WALAUPUN di tengah-tengah masa pandemi, ekonomi kacau, pasar sedang lesu, dan segala carut-marut semacamnya. Menurut Isa Perkasa, Kurator Pameran “Katakan Seni Rupa dengan Cinta”, berkarya itu harus.

Rambut gondrong seolah menggambarkan seni dalam dirinya. Tak perlu rasanya penulis bertanya: Bapak, seorang seniman? Tak perlu. Dengan melihat dirinya memakai kaus lengan pendek berwarna hitam bertuliskan SENIRUPA di bagian dada saja, penulis, sungguh segan. Benar-benar tak perlu bertanya seperti demikian.

“Idealisme harus tetap dipakai dan kesungguhan itu harus maju terus,” ujarnya saat ditemui di ruangan kurator Gedung Yayasan Pusat Kebudayaan, Selasa (1/3).

Diikuti sebanyak 59 seniman se-Bandung Raya, pameran tersebut berlangsung sejak 22 Februari sampai 3 Maret mendatang di Galeri Pusat Kebudayaan, Gedung Yayasan Pusat Kebudayaan (YPK), Kota Bandung.

“Ini tentang idealisme seniman. Kesungguhan seniman serupa menekuni dunianya. Di sana (pameran) juga ada (idealisme). Harus tulus, kami berjuang demi seni rupa,” sambungnya.

Selain pameran, masih di tempat yang sama, diskusi para seniman soal kondisi seni rupa yang sedang terpuruk pun sempat berlangsung, pada Senin (28/2) kemarin.

Dirinya mengaku, sebetulnya, rencana pameran sudah ada sejak awal tahun. Bahkan dengan mengusung tema dan tujuan yang lumayan berbeda.

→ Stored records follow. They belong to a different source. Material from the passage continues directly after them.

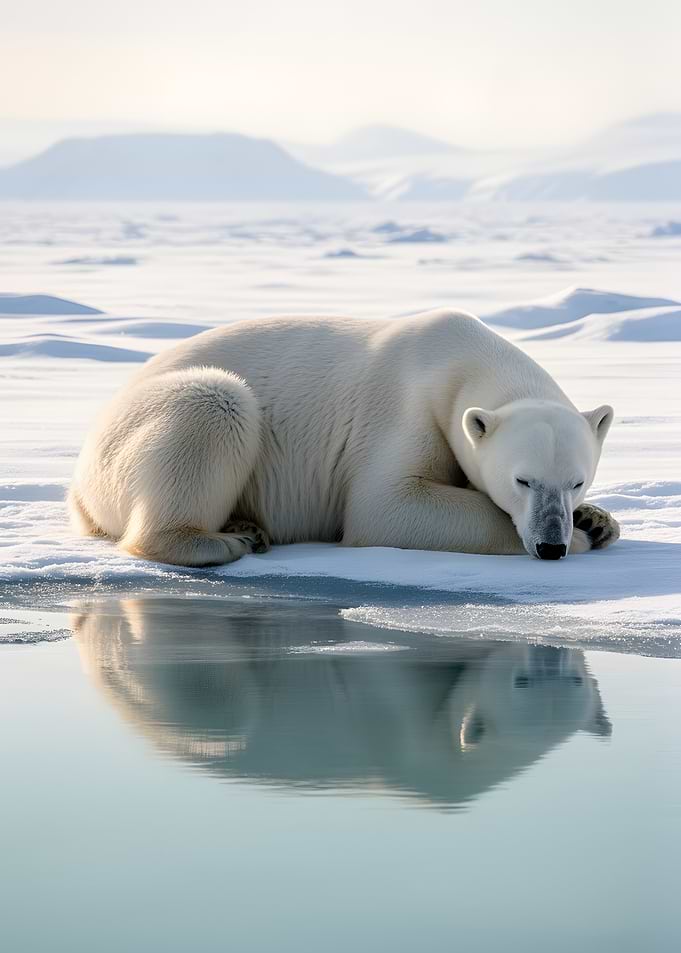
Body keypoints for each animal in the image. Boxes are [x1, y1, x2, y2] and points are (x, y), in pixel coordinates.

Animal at [69, 309, 620, 566]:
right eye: (522, 481)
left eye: (576, 482)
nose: (550, 546)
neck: (462, 361)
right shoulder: (404, 410)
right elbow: (386, 506)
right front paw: (584, 537)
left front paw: (598, 521)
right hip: (133, 437)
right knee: (215, 400)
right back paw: (226, 539)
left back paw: (246, 526)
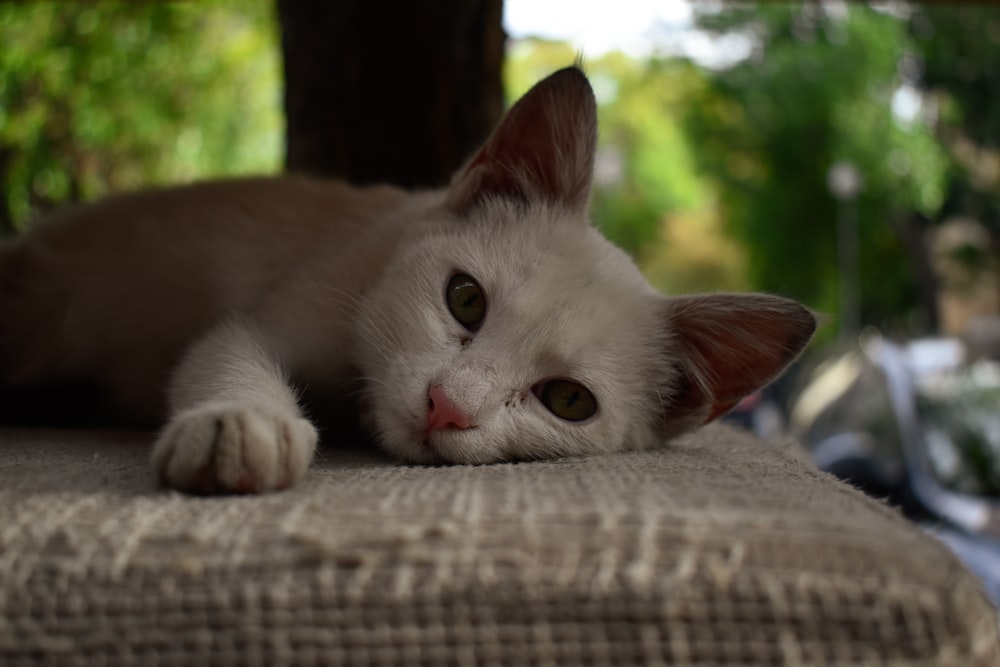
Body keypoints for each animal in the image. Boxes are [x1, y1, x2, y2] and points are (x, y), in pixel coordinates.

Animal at [0, 66, 812, 496]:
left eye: (568, 401)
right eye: (465, 299)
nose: (447, 406)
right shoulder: (282, 305)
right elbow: (228, 351)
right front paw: (239, 424)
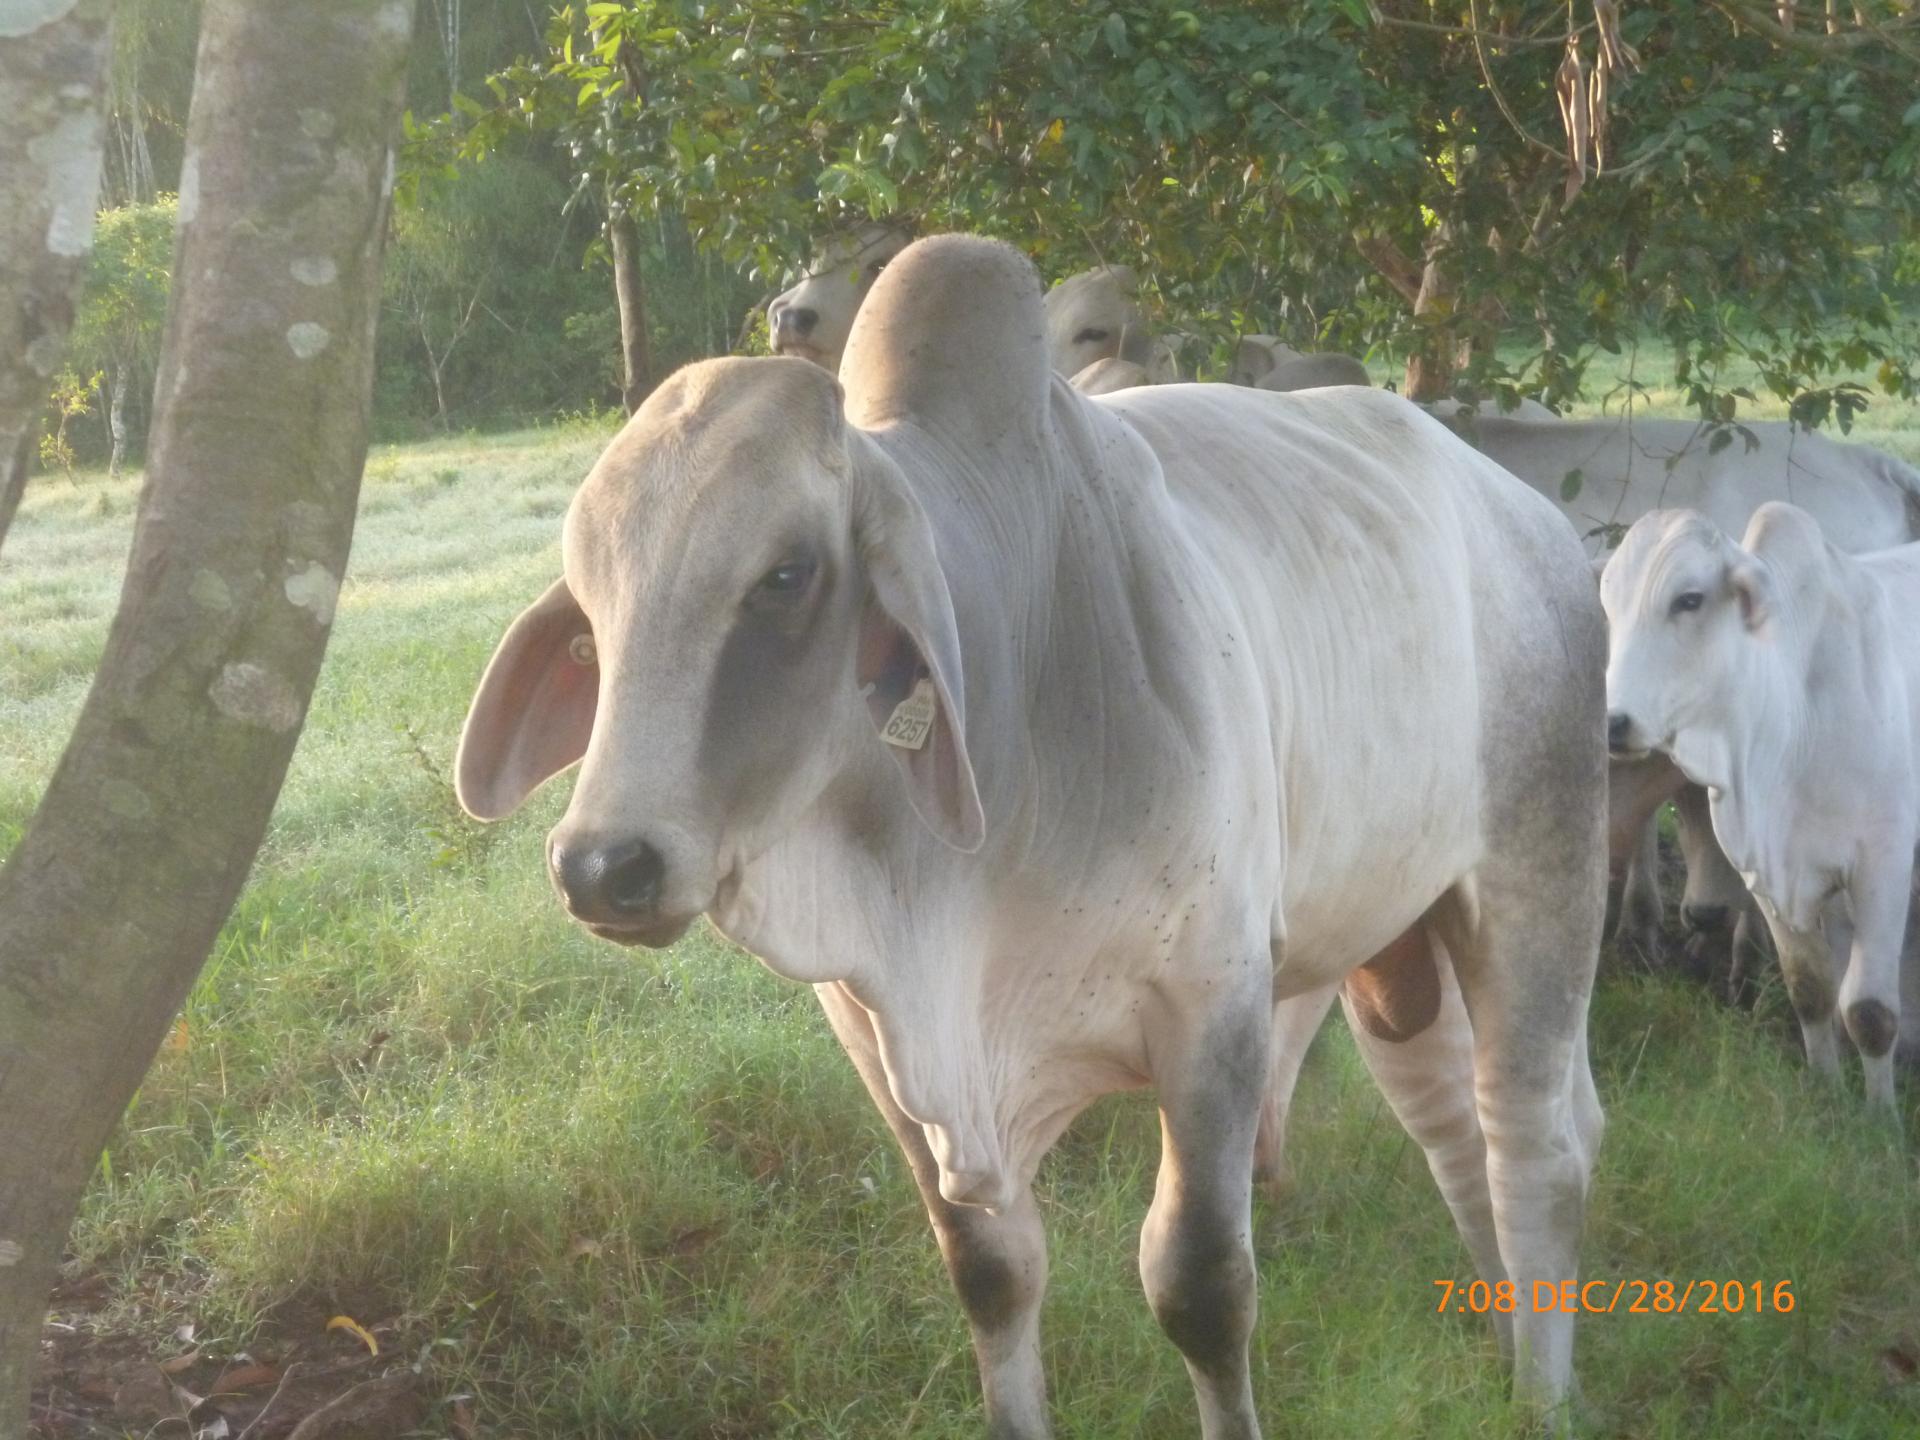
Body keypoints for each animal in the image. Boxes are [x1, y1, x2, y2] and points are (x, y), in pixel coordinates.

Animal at [1605, 503, 1920, 1113]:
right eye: (1611, 603)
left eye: (1689, 599)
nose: (1613, 721)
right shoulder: (1768, 873)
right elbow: (1811, 988)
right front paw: (1825, 1096)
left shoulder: (1884, 866)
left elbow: (1870, 1011)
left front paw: (1881, 1118)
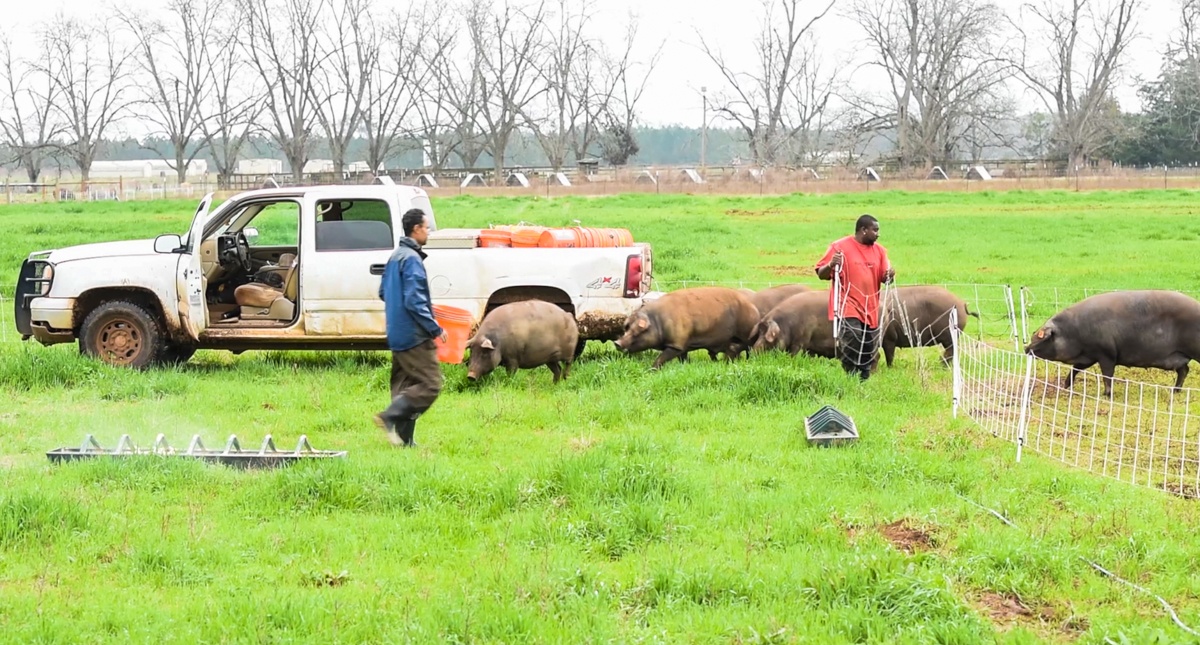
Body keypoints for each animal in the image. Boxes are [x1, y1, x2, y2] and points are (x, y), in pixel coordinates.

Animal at [619, 285, 758, 369]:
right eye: (627, 328)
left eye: (637, 331)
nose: (617, 343)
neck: (658, 322)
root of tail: (753, 308)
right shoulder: (682, 345)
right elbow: (683, 358)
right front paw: (685, 366)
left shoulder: (676, 344)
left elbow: (661, 358)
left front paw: (651, 369)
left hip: (747, 334)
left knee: (747, 348)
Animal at [1022, 288, 1200, 393]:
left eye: (1041, 337)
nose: (1025, 348)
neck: (1073, 332)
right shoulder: (1089, 356)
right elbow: (1076, 368)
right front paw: (1065, 387)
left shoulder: (1106, 353)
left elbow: (1107, 375)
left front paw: (1106, 394)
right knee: (1184, 370)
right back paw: (1175, 391)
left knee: (1185, 370)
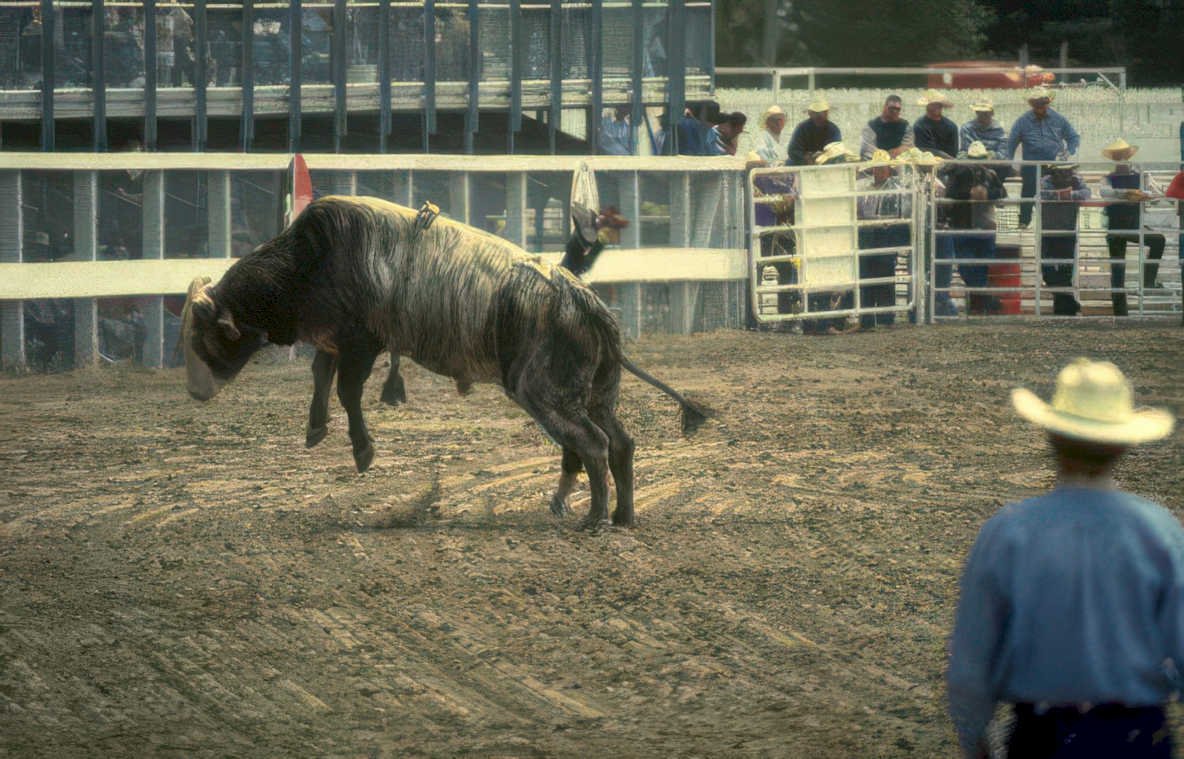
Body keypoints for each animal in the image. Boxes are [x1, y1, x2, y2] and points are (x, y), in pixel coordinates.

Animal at [183, 196, 706, 528]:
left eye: (204, 334)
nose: (194, 391)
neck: (307, 260)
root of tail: (584, 301)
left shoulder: (361, 342)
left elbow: (347, 390)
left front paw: (363, 451)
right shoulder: (335, 341)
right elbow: (321, 376)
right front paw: (315, 429)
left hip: (544, 393)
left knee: (592, 445)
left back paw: (595, 519)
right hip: (595, 393)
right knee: (620, 443)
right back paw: (621, 516)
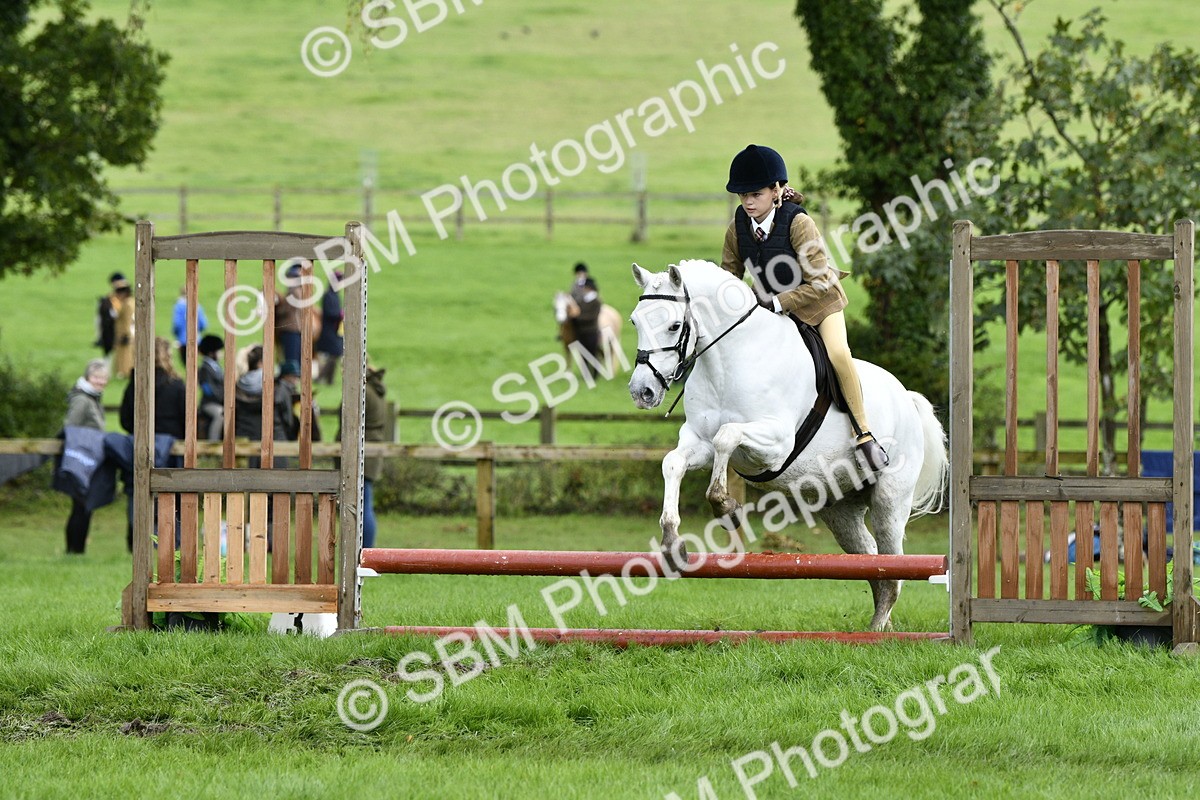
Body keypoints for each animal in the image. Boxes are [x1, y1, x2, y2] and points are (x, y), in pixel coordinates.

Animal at [628, 260, 948, 631]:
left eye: (674, 325)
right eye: (635, 321)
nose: (642, 392)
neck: (727, 360)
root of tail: (907, 398)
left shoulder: (776, 443)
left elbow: (727, 436)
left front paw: (725, 506)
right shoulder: (699, 442)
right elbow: (674, 462)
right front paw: (671, 542)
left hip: (890, 498)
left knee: (892, 562)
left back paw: (879, 628)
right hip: (840, 508)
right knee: (870, 558)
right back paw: (880, 626)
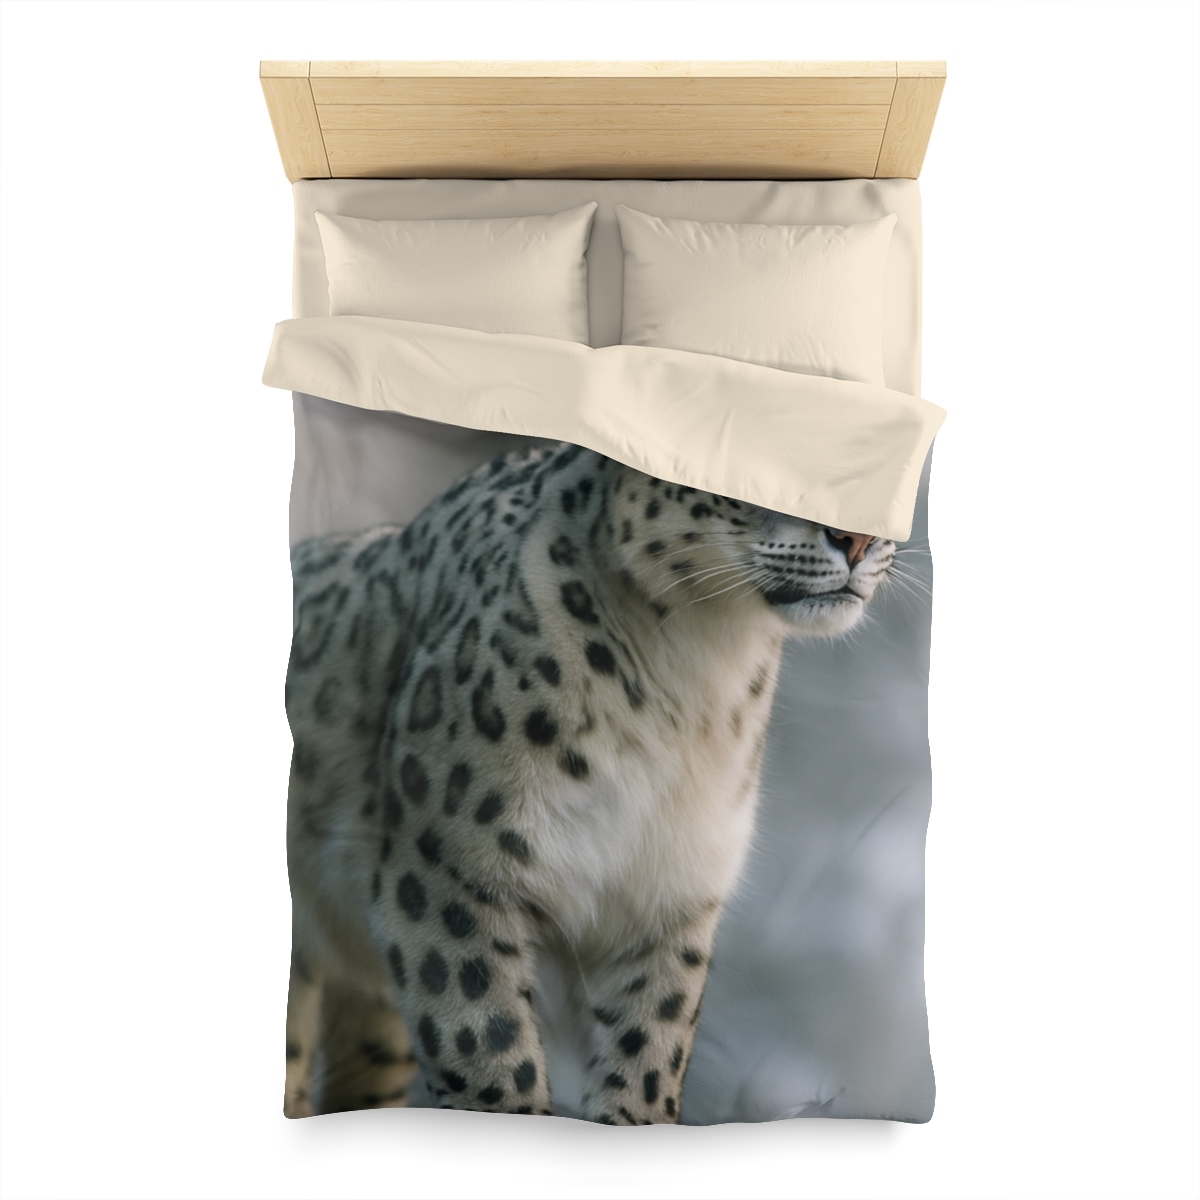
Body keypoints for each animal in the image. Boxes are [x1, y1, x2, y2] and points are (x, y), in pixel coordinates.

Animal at [283, 440, 893, 1124]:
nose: (857, 538)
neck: (699, 676)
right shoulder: (449, 873)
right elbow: (488, 1046)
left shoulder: (668, 897)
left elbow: (648, 1050)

“Niat kami itu syukuran ini (Gedung YPK) kembali dibuka setelah 2 tahun tutup. Karena PPKM dan sempat renovasi. Pameran ini awalnya bakal berlangsung dengan tema Pembebasan Pandemi. Gagasan itu muncul, sebagai tanda syukur,” katanya.

Pameran pertama ini, lanjutnya, sekaligus menjadi kesempatan untuk sosialisasi penamaan ruangan Galeri Pusat Kebudayaan. Ruangan yang dipakai sebagai tempat berlangsungnya pameran. “Biar memudahkan pengunjung dan sistem di galeri.”

Seniman dan Seni Rupa Harus Hidup

Isa mengungkapkan, pameran ‘Katakan Seni Rupa dengan Cinta’ juga bertujuan untuk membetulkan manajemen. Membangun pameran yang bisa mandiri, disupport donasi, atau pameran yang bisa didukung CSR. “Kami sedang membangun. Seniman harus hidup. Seni rupa juga harus hidup,” katanya.

“Seni rupa seperti tidak pernah dianggap. Pemda sendiri gak pernah mendukung kegiatan yang besar. Ya, paling inisiatif seniman. Ini kalau tidak diperjuangkan oleh seniman, takkan jadi galeri,” sambungnya.